Işığı, Gölgesi ve Resimleriyle Rembrandt
1606 ve 1669 yılları arasında yaşayan Rembrandt, değirmenci bir babanın dokuz evladından biri olarak dünyaya gelir… 14 yaşında okuldan alınarak yeteneği olduğu için bir resim atölyesine verilir. Önemli ressamlardan dersler alarak önce gravürde ustalaşır. Dönemin önde gelenlerinden aldığı siparişlerle ünlenirken yaptığı evlilikle yıldızı iyice parlar. Zengin bir hayat sürmektedir. Ne var ki annesi ve ardından eşinin ölümü Rembrandt’ın hayat çizgisinin yönünü aşağı doğru çevirir. Zamanla tüm servetini ve prestijini kaybeder. Kısacası, ışığın ve gölgenin ressamı olarak tarihe geçen Rembrandt van Rijn’in yaşamı da bol ışıklı ve bol gölgeli geçer. Bu listede ise üzerine saatlerce konuşmayı gerektiren resimlerinden 6 tanesini göreceksiniz.
Rembrandt’ın okuldan alınma nedenlerinden biri derslerden çok ilgilendiği portre çizimleriydi. 1628 yılında yaptığı bu otoportre de 22 yaşındaki Rembrandt’a ait. Sağ yanağına düşürdüğü ışık ve yüzünün diğer taraflarını kaplayan gölge onu Rembrandt yapan unsurlar.
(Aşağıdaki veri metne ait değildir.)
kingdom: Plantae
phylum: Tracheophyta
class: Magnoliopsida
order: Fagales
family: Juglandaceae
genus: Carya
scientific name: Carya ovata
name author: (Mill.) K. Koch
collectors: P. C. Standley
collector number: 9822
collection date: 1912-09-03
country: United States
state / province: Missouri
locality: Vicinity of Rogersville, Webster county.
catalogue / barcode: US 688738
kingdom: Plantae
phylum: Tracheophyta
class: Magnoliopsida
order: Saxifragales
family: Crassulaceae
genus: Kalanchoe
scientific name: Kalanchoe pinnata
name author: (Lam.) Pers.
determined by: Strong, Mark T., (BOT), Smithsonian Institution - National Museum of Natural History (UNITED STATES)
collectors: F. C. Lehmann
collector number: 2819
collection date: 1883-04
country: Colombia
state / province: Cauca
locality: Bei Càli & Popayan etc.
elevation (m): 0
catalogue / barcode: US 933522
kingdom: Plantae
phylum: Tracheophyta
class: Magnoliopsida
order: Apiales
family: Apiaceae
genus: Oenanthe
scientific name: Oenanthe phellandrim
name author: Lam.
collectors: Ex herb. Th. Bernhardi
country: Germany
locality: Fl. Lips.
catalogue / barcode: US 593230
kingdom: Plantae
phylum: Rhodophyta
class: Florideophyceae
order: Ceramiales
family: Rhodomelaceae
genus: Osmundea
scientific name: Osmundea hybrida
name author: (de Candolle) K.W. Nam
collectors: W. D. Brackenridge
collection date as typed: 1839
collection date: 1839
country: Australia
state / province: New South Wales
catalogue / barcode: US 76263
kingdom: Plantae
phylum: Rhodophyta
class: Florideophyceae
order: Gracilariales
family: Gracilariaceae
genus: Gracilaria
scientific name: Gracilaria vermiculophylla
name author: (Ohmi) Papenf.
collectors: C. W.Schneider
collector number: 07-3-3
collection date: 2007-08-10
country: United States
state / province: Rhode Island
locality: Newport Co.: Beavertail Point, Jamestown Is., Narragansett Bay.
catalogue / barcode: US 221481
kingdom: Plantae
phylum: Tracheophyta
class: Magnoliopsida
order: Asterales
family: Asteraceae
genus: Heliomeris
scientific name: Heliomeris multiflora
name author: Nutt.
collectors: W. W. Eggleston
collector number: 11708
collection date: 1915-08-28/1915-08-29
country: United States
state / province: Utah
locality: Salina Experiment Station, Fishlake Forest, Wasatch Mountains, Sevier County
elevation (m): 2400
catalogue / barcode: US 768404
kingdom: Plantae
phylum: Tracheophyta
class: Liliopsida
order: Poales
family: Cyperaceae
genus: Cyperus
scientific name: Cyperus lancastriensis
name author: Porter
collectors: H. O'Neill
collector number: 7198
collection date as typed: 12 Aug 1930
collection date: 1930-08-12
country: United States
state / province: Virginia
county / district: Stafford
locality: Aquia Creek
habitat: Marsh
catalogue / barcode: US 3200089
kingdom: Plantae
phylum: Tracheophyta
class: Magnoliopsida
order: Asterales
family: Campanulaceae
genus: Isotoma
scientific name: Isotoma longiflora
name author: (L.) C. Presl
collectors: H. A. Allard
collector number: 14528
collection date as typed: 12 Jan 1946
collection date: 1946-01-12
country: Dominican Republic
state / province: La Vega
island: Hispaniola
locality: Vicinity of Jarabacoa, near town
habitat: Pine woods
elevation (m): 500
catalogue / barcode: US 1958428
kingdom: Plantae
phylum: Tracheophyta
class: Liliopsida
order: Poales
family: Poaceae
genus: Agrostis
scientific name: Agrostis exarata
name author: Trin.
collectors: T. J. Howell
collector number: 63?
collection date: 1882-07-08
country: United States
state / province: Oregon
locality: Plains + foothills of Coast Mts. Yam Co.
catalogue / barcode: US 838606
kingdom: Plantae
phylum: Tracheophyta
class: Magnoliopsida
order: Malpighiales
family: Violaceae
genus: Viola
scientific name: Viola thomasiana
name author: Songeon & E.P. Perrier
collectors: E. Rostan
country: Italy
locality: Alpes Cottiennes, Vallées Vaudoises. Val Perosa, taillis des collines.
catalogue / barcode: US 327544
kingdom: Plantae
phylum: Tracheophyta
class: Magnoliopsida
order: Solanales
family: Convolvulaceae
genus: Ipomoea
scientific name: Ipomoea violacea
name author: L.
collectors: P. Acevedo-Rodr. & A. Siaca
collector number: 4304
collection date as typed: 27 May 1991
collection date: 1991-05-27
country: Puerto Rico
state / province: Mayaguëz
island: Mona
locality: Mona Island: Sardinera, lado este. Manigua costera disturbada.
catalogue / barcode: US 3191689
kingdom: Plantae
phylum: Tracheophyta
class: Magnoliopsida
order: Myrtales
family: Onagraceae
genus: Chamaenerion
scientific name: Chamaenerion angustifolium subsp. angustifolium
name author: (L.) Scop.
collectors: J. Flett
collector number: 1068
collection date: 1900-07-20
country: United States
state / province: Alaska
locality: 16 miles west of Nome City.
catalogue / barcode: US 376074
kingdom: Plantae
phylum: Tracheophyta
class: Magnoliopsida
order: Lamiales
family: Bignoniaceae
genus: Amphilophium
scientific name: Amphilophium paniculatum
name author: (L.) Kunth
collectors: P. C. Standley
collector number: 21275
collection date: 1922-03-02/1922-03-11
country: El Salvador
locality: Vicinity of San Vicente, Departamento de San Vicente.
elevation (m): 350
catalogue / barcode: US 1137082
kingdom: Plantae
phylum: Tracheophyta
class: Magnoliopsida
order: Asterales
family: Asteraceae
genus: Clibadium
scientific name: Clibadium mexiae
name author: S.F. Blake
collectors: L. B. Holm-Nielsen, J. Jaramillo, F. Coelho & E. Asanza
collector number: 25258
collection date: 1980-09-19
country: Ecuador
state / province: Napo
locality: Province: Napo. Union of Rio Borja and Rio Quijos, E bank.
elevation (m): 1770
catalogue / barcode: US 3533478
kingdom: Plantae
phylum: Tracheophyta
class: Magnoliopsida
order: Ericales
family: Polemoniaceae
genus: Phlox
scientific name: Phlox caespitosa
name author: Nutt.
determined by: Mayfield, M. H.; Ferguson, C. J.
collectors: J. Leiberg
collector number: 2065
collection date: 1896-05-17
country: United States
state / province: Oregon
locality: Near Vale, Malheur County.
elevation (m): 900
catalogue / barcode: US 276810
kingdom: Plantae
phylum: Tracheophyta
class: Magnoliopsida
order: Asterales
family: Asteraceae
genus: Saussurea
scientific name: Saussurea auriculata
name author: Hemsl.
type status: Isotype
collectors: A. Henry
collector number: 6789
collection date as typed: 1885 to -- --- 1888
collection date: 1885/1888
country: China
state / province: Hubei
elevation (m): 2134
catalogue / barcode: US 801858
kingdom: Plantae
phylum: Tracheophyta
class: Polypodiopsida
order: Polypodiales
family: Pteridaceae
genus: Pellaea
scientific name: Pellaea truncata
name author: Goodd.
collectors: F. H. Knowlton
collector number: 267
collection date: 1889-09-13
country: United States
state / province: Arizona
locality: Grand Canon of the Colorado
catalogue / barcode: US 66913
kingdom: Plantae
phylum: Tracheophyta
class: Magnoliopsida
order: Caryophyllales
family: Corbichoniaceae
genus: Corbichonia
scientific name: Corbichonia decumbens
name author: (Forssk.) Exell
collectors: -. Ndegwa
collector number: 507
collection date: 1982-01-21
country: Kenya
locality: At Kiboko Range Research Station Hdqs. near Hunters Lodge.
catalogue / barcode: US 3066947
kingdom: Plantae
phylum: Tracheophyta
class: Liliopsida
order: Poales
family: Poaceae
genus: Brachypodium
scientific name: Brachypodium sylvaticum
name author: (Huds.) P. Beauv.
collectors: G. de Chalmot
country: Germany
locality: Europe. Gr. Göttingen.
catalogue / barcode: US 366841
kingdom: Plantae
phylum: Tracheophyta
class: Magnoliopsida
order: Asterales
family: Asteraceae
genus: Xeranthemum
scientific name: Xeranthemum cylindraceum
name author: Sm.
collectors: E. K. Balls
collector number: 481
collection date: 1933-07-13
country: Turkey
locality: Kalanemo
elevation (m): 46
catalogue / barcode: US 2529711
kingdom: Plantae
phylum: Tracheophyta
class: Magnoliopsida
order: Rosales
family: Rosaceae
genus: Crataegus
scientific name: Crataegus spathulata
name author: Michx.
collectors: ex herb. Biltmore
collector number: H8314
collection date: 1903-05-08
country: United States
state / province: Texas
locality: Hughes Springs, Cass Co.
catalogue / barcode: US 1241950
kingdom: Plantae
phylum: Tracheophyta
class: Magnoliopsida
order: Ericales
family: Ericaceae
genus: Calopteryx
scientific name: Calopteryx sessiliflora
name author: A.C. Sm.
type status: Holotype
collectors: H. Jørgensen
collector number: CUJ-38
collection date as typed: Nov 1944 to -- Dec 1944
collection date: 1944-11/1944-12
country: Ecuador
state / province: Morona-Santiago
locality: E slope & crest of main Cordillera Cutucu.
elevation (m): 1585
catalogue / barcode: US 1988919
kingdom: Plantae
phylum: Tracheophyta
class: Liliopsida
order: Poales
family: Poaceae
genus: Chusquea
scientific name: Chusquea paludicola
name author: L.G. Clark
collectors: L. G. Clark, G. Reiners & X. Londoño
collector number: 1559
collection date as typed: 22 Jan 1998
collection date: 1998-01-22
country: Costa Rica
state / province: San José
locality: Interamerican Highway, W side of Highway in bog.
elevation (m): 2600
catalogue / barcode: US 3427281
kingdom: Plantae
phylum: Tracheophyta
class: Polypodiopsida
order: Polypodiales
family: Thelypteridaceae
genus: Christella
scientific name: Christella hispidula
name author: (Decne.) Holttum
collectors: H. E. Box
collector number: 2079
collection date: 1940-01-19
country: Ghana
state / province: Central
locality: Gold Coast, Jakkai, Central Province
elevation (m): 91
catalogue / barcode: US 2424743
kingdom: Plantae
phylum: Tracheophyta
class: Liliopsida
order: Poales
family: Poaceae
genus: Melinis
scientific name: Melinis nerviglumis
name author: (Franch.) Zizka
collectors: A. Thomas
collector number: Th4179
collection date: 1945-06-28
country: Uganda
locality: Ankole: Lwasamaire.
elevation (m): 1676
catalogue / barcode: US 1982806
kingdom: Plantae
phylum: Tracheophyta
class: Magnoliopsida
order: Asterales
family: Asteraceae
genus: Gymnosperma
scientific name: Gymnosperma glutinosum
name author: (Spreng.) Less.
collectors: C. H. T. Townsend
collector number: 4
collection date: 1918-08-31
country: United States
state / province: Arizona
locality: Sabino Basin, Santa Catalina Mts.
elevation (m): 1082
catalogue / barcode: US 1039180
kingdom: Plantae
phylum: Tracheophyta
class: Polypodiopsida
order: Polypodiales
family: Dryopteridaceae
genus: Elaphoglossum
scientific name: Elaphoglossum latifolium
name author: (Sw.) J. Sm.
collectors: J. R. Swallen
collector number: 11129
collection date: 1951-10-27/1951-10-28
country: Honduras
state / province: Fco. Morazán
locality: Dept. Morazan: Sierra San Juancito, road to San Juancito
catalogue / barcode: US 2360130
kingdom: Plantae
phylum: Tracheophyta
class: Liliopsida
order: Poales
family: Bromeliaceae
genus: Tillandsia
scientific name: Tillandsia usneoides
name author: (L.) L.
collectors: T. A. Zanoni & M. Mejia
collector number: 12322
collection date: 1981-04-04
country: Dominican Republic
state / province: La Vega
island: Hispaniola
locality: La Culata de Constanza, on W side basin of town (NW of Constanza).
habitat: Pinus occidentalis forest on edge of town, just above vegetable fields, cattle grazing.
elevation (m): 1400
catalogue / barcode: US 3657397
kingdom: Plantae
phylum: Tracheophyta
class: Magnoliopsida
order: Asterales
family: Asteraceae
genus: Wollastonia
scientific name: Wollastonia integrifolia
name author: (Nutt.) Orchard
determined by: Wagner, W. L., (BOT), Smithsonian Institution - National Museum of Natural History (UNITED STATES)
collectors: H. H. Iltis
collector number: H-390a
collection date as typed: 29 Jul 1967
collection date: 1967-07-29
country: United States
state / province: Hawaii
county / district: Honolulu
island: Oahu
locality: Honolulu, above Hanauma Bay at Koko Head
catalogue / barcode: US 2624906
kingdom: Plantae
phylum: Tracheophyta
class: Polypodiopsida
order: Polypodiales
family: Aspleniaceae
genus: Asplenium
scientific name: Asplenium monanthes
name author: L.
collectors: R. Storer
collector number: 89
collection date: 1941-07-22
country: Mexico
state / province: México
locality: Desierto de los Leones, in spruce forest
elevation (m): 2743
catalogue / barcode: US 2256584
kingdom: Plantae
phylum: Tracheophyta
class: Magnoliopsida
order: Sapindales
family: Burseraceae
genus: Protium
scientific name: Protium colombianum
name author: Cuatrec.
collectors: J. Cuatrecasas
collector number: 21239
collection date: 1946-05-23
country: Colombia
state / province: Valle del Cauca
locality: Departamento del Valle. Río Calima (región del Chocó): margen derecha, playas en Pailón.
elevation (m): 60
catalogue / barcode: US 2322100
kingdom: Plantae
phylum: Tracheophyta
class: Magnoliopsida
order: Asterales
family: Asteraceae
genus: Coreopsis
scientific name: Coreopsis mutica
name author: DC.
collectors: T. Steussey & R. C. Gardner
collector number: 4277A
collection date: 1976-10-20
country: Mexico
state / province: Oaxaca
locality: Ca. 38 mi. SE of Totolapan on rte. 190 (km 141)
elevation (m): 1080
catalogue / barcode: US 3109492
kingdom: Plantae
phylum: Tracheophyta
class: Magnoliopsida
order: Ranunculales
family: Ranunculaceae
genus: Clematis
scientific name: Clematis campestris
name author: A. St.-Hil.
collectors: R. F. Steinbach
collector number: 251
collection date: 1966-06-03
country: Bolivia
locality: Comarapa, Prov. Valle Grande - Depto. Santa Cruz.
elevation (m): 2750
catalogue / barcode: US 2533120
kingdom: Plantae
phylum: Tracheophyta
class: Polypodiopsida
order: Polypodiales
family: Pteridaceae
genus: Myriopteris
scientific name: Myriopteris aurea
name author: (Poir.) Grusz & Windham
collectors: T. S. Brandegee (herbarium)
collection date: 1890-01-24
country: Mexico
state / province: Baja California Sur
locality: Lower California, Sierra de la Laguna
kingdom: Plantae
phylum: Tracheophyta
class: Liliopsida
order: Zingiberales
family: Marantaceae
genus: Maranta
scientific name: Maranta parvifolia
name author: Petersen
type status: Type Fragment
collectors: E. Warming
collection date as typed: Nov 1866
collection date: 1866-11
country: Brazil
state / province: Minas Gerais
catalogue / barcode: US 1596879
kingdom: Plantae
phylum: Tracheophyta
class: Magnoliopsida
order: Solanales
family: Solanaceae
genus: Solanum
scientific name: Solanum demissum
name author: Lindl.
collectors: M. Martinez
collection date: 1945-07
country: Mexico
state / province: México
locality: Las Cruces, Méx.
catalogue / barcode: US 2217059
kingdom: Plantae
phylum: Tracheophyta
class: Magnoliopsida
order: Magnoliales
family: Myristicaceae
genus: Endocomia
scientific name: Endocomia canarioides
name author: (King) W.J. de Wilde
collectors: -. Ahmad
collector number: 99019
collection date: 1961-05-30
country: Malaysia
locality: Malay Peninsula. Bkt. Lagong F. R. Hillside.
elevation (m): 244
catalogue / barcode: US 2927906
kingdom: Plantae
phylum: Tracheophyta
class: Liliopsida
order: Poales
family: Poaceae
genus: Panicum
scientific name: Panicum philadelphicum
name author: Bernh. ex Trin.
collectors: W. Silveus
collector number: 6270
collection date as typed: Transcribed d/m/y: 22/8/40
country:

Dr. Tulp 17. yüzyıl Hollanda’sının önemli cerrahlarındandır ve yılda bir kere verdiği anatomi dersi Rembrandt’ın resim konusu olmuştur. 1632’de yaptığı Dr. Nicolaes Tulp’un Anatomi Dersi isimli tablosu ressamın en ünlü eserlerinden biri.
Yeni teknikler kullanmayı seven bir ressamdı Rembrandt ve 1642 yılında yaptığı bu resimle hareket halindeki figürleri gösteren ilk kişi oldu. Gece Devriyesi isimli eseri 379,5 cm × 453,5 cm ölçüleriyle en büyük tablosu aynı zamanda.
Rembrandt çalışmalarında sadece portre ya da figürlere değil doğa betimlemelerine de yer vermiştir ama onun amacı sadece manzarayı resmetmek değildir. Bu tür resimlerine genellikle felsefi ya da melankolik bir hava katar. Kara bulutların yaklaştığı Taş Köprü manzaralı resmi de bunun örneklerinden biridir.
1663 ile 69 yılları arasında yaptığı Savurgan Oğul’un Dönüşü isimli tablosunda, dizleri üstünde babasından af dileyen oğul ile karşılığında şefkat gösteren babayı resmetmiştir. Yapım yıllarından fark ettiğiniz gibi tablo ressamın son eserlerinden biridir.
Sanatçı son yıllarında oğlunun kurduğu iş yerinde çalışarak alacaklılarla baş etmeye çalışmıştı. 1668 yılında kaybettiği oğlundan bir yıl sonra kendisi de hayata veda etti. Bu portre de Rembrandt’ın pek çok kere model olarak kullandığı oğlu Titus’a ait.